Improved triglycerides and insulin sensitivity with 3 months of acipimox in human immunodeficiency virus-infected patients with hypertriglyceridemia

Colleen Hadigan, James Liebau, Martin Torriani, Rebecca Andersen, Steven Grinspoon, Colleen Hadigan, James Liebau, Martin Torriani, Rebecca Andersen, Steven Grinspoon

Abstract

Context: Metabolic abnormalities such as hypertriglyceridemia remain a challenge for optimizing long-term health in HIV-infected patients.

Objective: Elevation of free fatty acids (FFAs) may contribute to hyperlipidemia and insulin resistance in HIV. We evaluated the efficacy and safety of chronic inhibition of lipolysis in HIV-infected men and women with hypertrigyceridemia.
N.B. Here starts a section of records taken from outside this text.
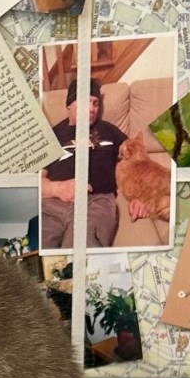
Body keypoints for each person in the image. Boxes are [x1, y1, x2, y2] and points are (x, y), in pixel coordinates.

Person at [39, 77, 149, 250]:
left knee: (81, 250)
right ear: (69, 104)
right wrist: (58, 189)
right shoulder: (52, 135)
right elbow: (36, 181)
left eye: (96, 103)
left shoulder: (109, 130)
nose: (92, 109)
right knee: (41, 250)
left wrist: (140, 196)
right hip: (53, 204)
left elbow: (138, 160)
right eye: (85, 102)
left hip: (97, 202)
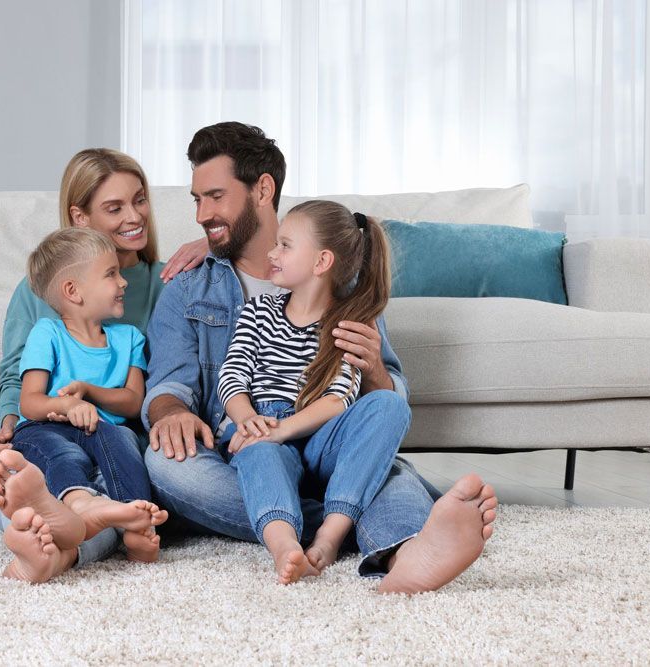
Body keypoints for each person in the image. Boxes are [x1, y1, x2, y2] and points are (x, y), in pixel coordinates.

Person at [143, 121, 499, 594]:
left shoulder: (348, 291)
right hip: (249, 448)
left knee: (385, 417)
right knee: (166, 464)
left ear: (262, 189)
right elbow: (170, 384)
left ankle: (403, 552)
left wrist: (374, 370)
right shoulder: (189, 286)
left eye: (215, 196)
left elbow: (386, 394)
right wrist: (169, 412)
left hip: (329, 441)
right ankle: (376, 526)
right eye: (196, 200)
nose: (201, 214)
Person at [0, 148, 206, 578]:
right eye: (115, 207)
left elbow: (153, 387)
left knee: (115, 491)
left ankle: (61, 550)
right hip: (51, 431)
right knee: (16, 486)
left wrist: (214, 243)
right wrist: (10, 421)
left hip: (122, 438)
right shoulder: (37, 291)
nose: (135, 216)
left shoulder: (171, 281)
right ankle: (61, 539)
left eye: (140, 200)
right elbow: (16, 378)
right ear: (80, 217)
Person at [219, 201, 403, 584]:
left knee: (389, 405)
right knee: (260, 452)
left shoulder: (348, 323)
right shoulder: (258, 311)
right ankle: (285, 544)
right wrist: (247, 421)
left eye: (285, 245)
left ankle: (329, 537)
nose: (272, 253)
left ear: (321, 262)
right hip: (262, 425)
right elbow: (232, 375)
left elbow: (339, 399)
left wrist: (284, 429)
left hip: (317, 431)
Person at [0, 227, 168, 582]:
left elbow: (133, 403)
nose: (123, 282)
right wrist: (68, 407)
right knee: (63, 455)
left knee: (123, 446)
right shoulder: (48, 332)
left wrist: (87, 392)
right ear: (72, 291)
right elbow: (30, 402)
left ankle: (132, 522)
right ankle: (78, 501)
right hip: (45, 428)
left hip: (104, 432)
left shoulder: (129, 339)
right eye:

We hypothesized that acipimox would lead to significant reductions in triglycerides and improved insulin sensitivity, compared with placebo.

Design: A 3-month, randomized, double-blind, controlled trial of acipimox (250 mg thrice daily) vs. placebo was conducted in 23 HIV-infected men and women with hypertriglyceridemia (>150 mg/dl), abnormal fat distribution, and no current lipid-lowering therapy. The primary outcome variable was triglyceride concentration, and insulin sensitivity measured by hyperinsulinemic euglycemic clamp was a secondary outcome.

Setting: The study was conducted at an academic medical center.

Results: Acipimox resulted in significant reductions in FFAs [mean change -0.38 (0.06) vs. 0.08 (0.06) mEq/liter with placebo, -68 vs. +17% change from mean baseline, P < 0.0001], decreased rates of lipolysis (P < 0.0001), and a median triglyceride decrease from 238 mg/dl at baseline to 190 mg/dl, compared with an increase from 290 to 348 mg/dl in the placebo group (P = 0.01). Acipimox improved insulin sensitivity [acipimox +2.31 (0.74) vs. placebo -0.21 (0.90) mg glucose per kilogram lean body mass per minute, or +31 vs. -2% change from mean baseline values, P = 0.04]. Improvements in insulin sensitivity were significantly correlated with reductions in FFAs (r = -0.62, P = 0.003) and lipolysis (r = -0.59, P = 0.005).

Conclusions: Acipimox resulted in significant sustained reductions in lipolysis, improved glucose homeostasis, and significant but modest reductions in triglycerides in HIV-infected individuals with abnormal fat distribution and hypertriglyceridemia. Improvement in overall metabolic profile with acipimox suggests a potential clinical utility for this agent that requires further investigation.

Figures

Fig. 1
Fig. 1
Median triglyceride concentration (with error bars representing IQR) over 3 months, acipimox (solid bars, n = 11) and placebo (white bars, n = 12), and repeated-measures ANOVA (P = 0.01) between the two groups.
Fig. 2
Fig. 2
Baseline and 3-month FFA concentrations (A) and basal lipolysis (B) measured by Ra glycerol and Ra glycerol during hyperinsulinemic clamp (C) with placebo (open bars, n=10) and acipimox (solid bars, n=11). P values represent the results of t tests between groups at 3 months; there were no differences between groups at baseline.